[Work task] Lines before the one containing "Rendered at 1241 by 1754 pixels." are left out; return that line and all lines after it, exactly, through the end of the records below.

[Materials provided]

═══

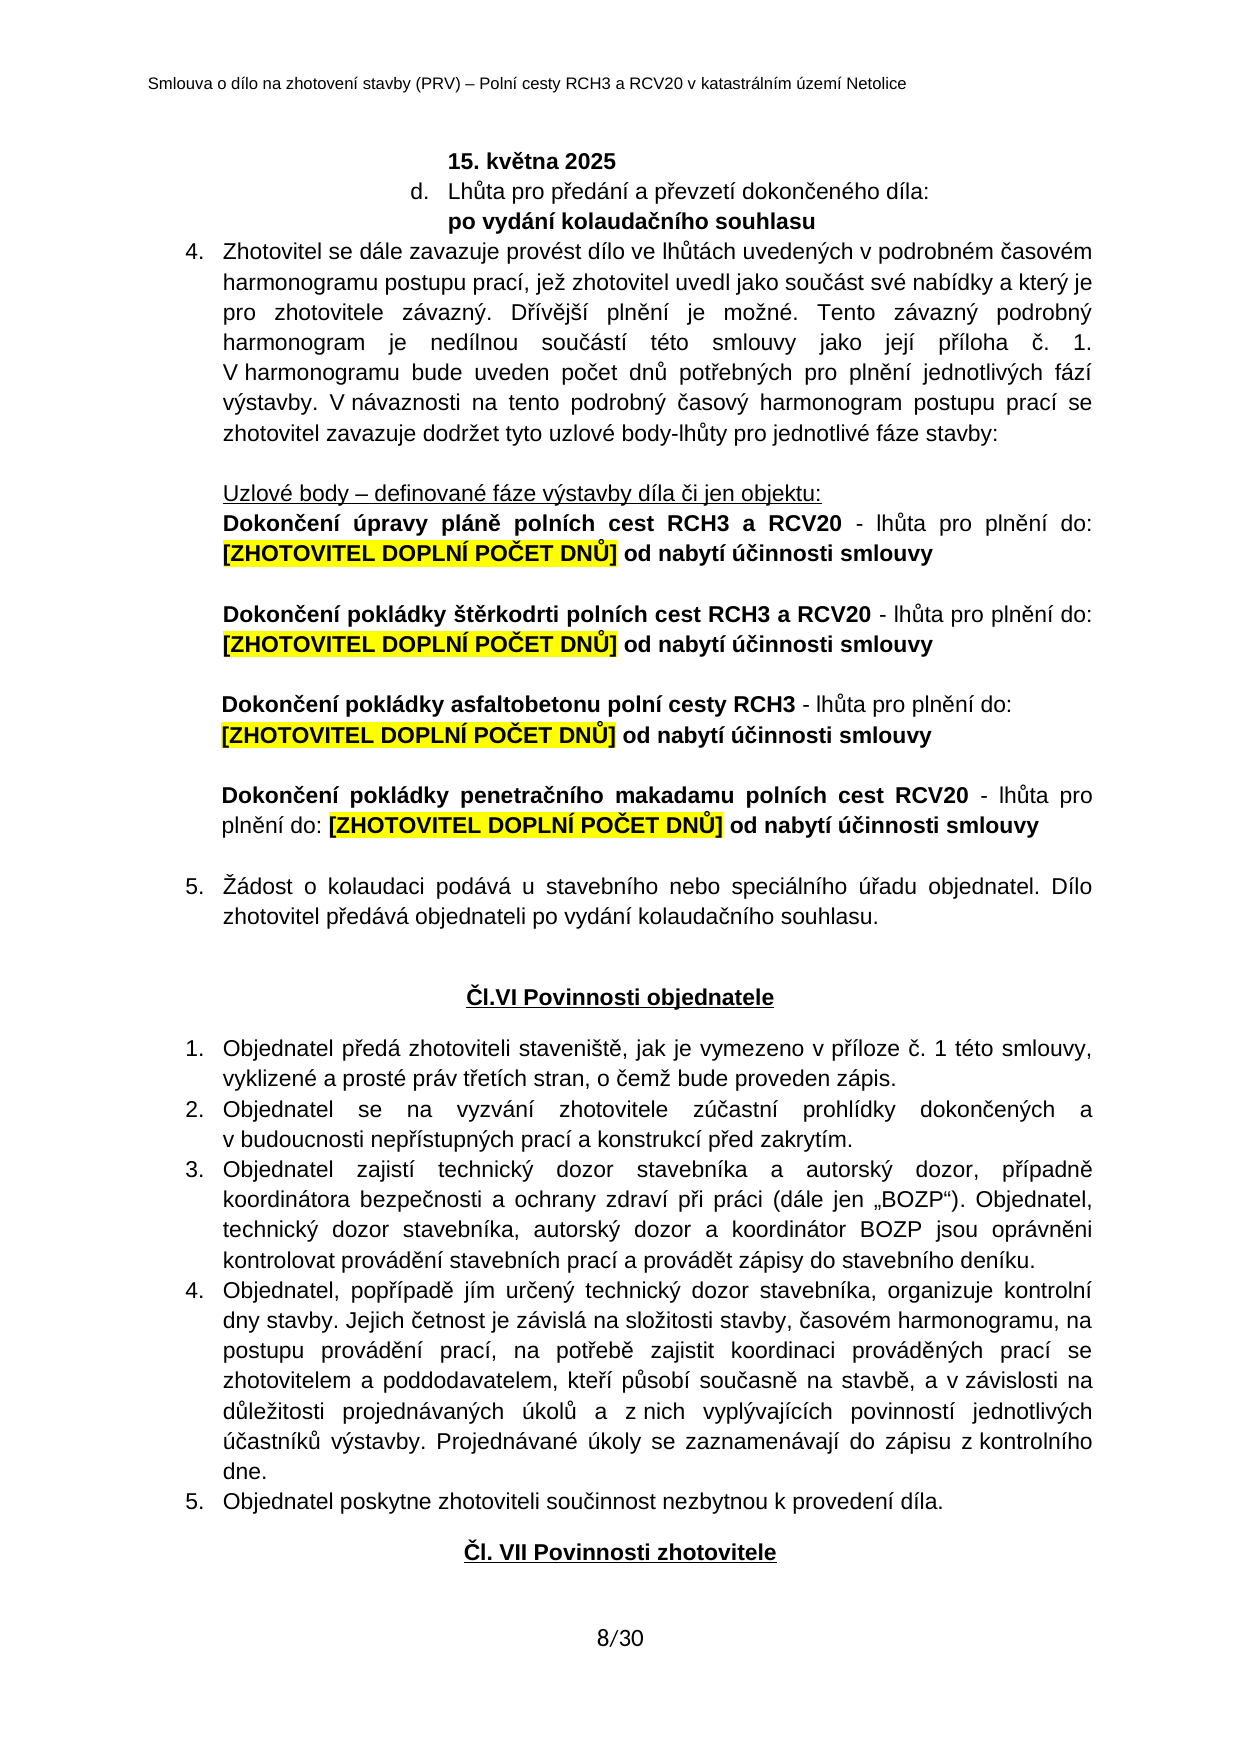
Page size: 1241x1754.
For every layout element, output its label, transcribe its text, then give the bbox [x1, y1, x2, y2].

list Žádost o kolaudaci podává u stavebního nebo speciálního úřadu objednatel. Dílo zhotovitel předává objednateli po vydání kolaudačního souhlasu. [185, 873, 1093, 929]
list Objednatel poskytne zhotoviteli součinnost nezbytnou k provedení díla. [185, 1488, 1093, 1514]
text Čl. VII Povinnosti zhotovitele [148, 1539, 1093, 1566]
list Zhotovitel se dále zavazuje provést dílo ve lhůtách uvedených v podrobném časovém harmonogramu postupu prací, jež zhotovitel uvedl jako součást své nabídky a který je pro zhotovitele závazný. Dřívější plnění je možné. Tento závazný podrobný harmonogram je nedílnou součástí této smlouvy jako její příloha č. 1. V harmonogramu bude uveden počet dnů potřebných pro plnění jednotlivých fází výstavby. V návaznosti na tento podrobný časový harmonogram postupu prací se zhotovitel zavazuje dodržet tyto uzlové body-lhůty pro jednotlivé fáze stavby: [185, 238, 1093, 446]
list Objednatel, popřípadě jím určený technický dozor stavebníka, organizuje kontrolní dny stavby. Jejich četnost je závislá na složitosti stavby, časovém harmonogramu, na postupu provádění prací, na potřebě zajistit koordinaci prováděných prací se zhotovitelem a poddodavatelem, kteří působí současně na stavbě, a v závislosti na důležitosti projednávaných úkolů a z nich vyplývajících povinností jednotlivých účastníků výstavby. Projednávané úkoly se zaznamenávají do zápisu z kontrolního dne. [185, 1277, 1093, 1484]
text Čl.VI Povinnosti objednatele [148, 984, 1093, 1010]
text Dokončení pokládky asfaltobetonu polní cesty RCH3 - lhůta pro plnění do: [221, 691, 1093, 718]
text 15. května 2025 [448, 148, 1093, 174]
text Dokončení pokládky štěrkodrti polních cest RCH3 a RCV20 - lhůta pro plnění do: [ZHOTOVITEL DOPLNÍ POČET DNŮ] od nabytí účinnosti smlouvy [223, 601, 1093, 657]
text Uzlové body – definované fáze výstavby díla či jen objektu: [223, 480, 1093, 506]
list Objednatel předá zhotoviteli staveniště, jak je vymezeno v příloze č. 1 této smlouvy, vyklizené a prosté práv třetích stran, o čemž bude proveden zápis. [185, 1035, 1093, 1092]
list Objednatel se na vyzvání zhotovitele zúčastní prohlídky dokončených a v budoucnosti nepřístupných prací a konstrukcí před zakrytím. [185, 1096, 1093, 1152]
text po vydání kolaudačního souhlasu [448, 208, 1093, 234]
text Dokončení úpravy pláně polních cest RCH3 a RCV20 - lhůta pro plnění do: [ZHOTOVITEL DOPLNÍ POČET DNŮ] od nabytí účinnosti smlouvy [223, 510, 1093, 567]
text Dokončení pokládky penetračního makadamu polních cest RCV20 - lhůta pro plnění do: [ZHOTOVITEL DOPLNÍ POČET DNŮ] od nabytí účinnosti smlouvy [221, 782, 1093, 838]
list Objednatel zajistí technický dozor stavebníka a autorský dozor, případně koordinátora bezpečnosti a ochrany zdraví při práci (dále jen „BOZP“). Objednatel, technický dozor stavebníka, autorský dozor a koordinátor BOZP jsou oprávněni kontrolovat provádění stavebních prací a provádět zápisy do stavebního deníku. [185, 1156, 1093, 1273]
list Lhůta pro předání a převzetí dokončeného díla: [410, 178, 1093, 204]
text [ZHOTOVITEL DOPLNÍ POČET DNŮ] od nabytí účinnosti smlouvy [616, 722, 1093, 748]
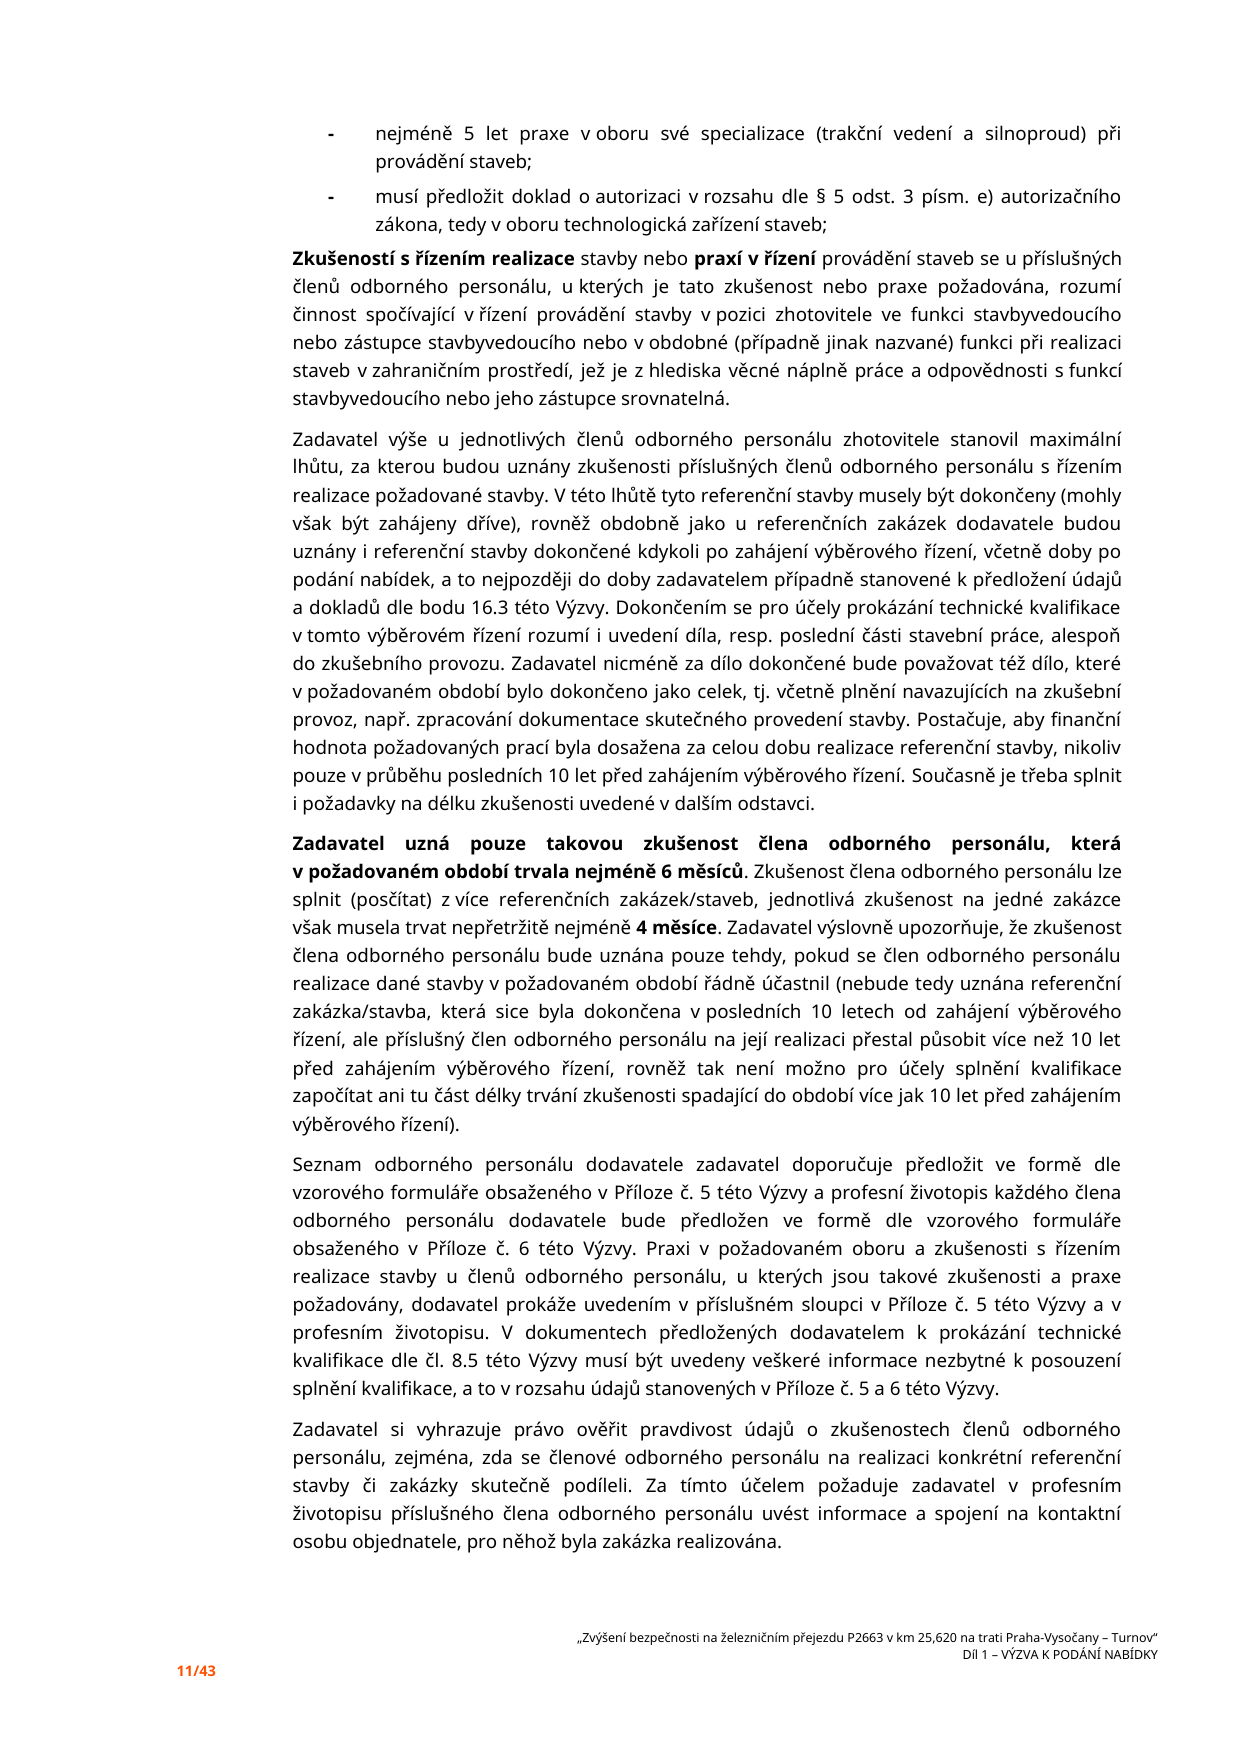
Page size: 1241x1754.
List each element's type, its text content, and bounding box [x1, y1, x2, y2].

text Seznam odborného personálu dodavatele zadavatel doporučuje předložit ve formě dle vzorového formuláře obsaženého v Příloze č. 5 této Výzvy a profesní životopis každého člena odborného personálu dodavatele bude předložen ve formě dle vzorového formuláře obsaženého v Příloze č. 6 této Výzvy. Praxi v požadovaném oboru a zkušenosti s řízením realizace stavby u členů odborného personálu, u kterých jsou takové zkušenosti a praxe požadovány, dodavatel prokáže uvedením v příslušném sloupci v Příloze č. 5 této Výzvy a v profesním životopisu. V dokumentech předložených dodavatelem k prokázání technické kvalifikace dle čl. 8.5 této Výzvy musí být uvedeny veškeré informace nezbytné k posouzení splnění kvalifikace, a to v rozsahu údajů stanovených v Příloze č. 5 a 6 této Výzvy. [292, 1151, 1122, 1401]
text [328, 183, 1122, 236]
text Zkušeností s řízením realizace stavby nebo praxí v řízení provádění staveb se u příslušných členů odborného personálu, u kterých je tato zkušenost nebo praxe požadována, rozumí činnost spočívající v řízení provádění stavby v pozici zhotovitele ve funkci stavbyvedoucího nebo zástupce stavbyvedoucího nebo v obdobné (případně jinak nazvané) funkci při realizaci staveb v zahraničním prostředí, jež je z hlediska věcné náplně práce a odpovědnosti s funkcí stavbyvedoucího nebo jeho zástupce srovnatelná. [292, 245, 1122, 411]
text Zadavatel si vyhrazuje právo ověřit pravdivost údajů o zkušenostech členů odborného personálu, zejména, zda se členové odborného personálu na realizaci konkrétní referenční stavby či zakázky skutečně podíleli. Za tímto účelem požaduje zadavatel v profesním životopisu příslušného člena odborného personálu uvést informace a spojení na kontaktní osobu objednatele, pro něhož byla zakázka realizována. [292, 1416, 1122, 1554]
text nejméně 5 let praxe v oboru své specializace (trakční vedení a silnoproud) při provádění staveb; [328, 121, 1122, 174]
text Zadavatel výše u jednotlivých členů odborného personálu zhotovitele stanovil maximální lhůtu, za kterou budou uznány zkušenosti příslušných členů odborného personálu s řízením realizace požadované stavby. V této lhůtě tyto referenční stavby musely být dokončeny (mohly však být zahájeny dříve), rovněž obdobně jako u referenčních zakázek dodavatele budou uznány i referenční stavby dokončené kdykoli po zahájení výběrového řízení, včetně doby po podání nabídek, a to nejpozději do doby zadavatelem případně stanovené k předložení údajů a dokladů dle bodu 16.3 této Výzvy. Dokončením se pro účely prokázání technické kvalifikace v tomto výběrovém řízení rozumí i uvedení díla, resp. poslední části stavební práce, alespoň do zkušebního provozu. Zadavatel nicméně za dílo dokončené bude považovat též dílo, které v požadovaném období bylo dokončeno jako celek, tj. včetně plnění navazujících na zkušební provoz, např. zpracování dokumentace skutečného provedení stavby. Postačuje, aby finanční hodnota požadovaných prací byla dosažena za celou dobu realizace referenční stavby, nikoliv pouze v průběhu posledních 10 let před zahájením výběrového řízení. Současně je třeba splnit i požadavky na délku zkušenosti uvedené v dalším odstavci. [292, 426, 1122, 816]
text Zadavatel uzná pouze takovou zkušenost člena odborného personálu, která v požadovaném období trvala nejméně 6 měsíců. Zkušenost člena odborného personálu lze splnit (posčítat) z více referenčních zakázek/staveb, jednotlivá zkušenost na jedné zakázce však musela trvat nepřetržitě nejméně 4 měsíce. Zadavatel výslovně upozorňuje, že zkušenost člena odborného personálu bude uznána pouze tehdy, pokud se člen odborného personálu realizace dané stavby v požadovaném období řádně účastnil (nebude tedy uznána referenční zakázka/stavba, která sice byla dokončena v posledních 10 letech od zahájení výběrového řízení, ale příslušný člen odborného personálu na její realizaci přestal působit více než 10 let před zahájením výběrového řízení, rovněž tak není možno pro účely splnění kvalifikace započítat ani tu část délky trvání zkušenosti spadající do období více jak 10 let před zahájením výběrového řízení). [292, 831, 1122, 1136]
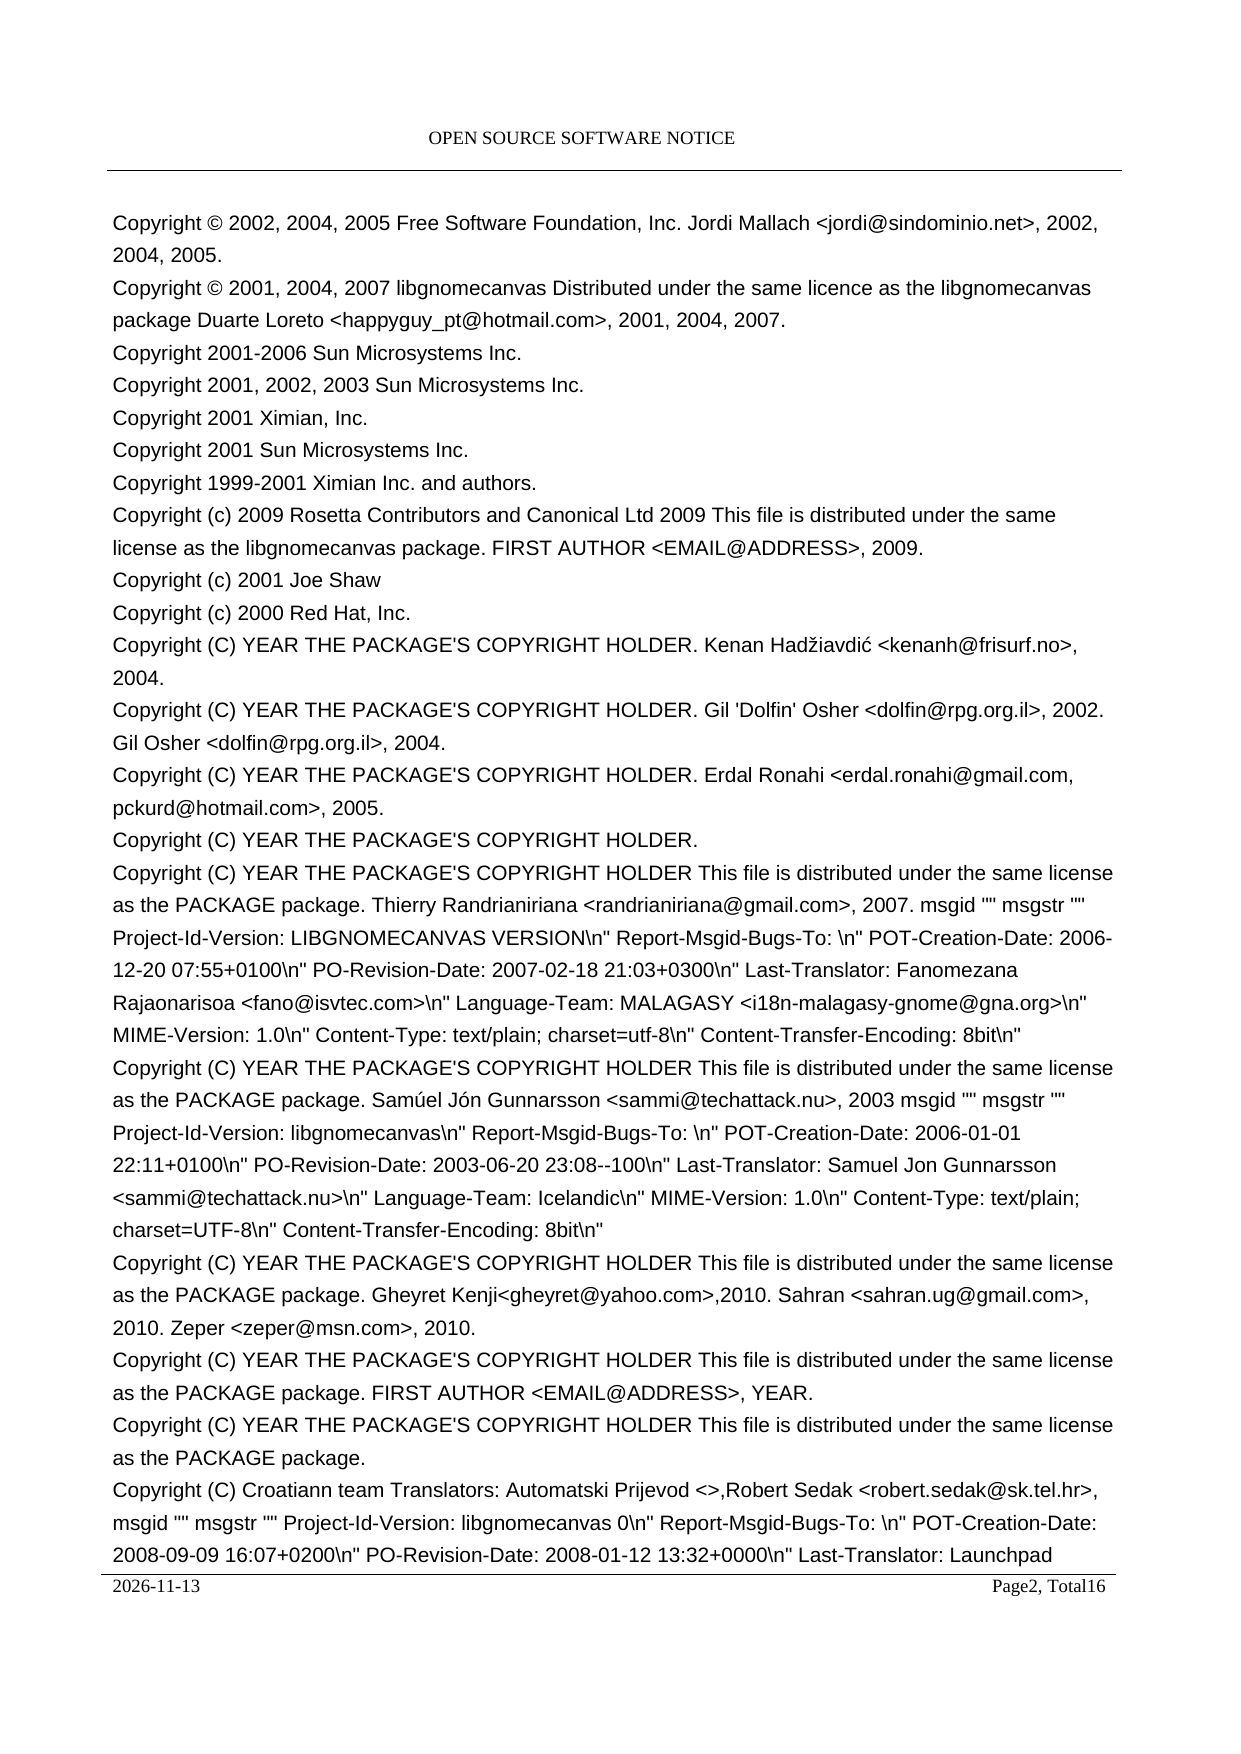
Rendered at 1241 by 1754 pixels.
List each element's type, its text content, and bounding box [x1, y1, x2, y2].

═══

[Output for this exercise]
Rendered at 1241 by 1754 pixels.
List each element's type, its text content, and bounding box [x1, y1, x2, y2].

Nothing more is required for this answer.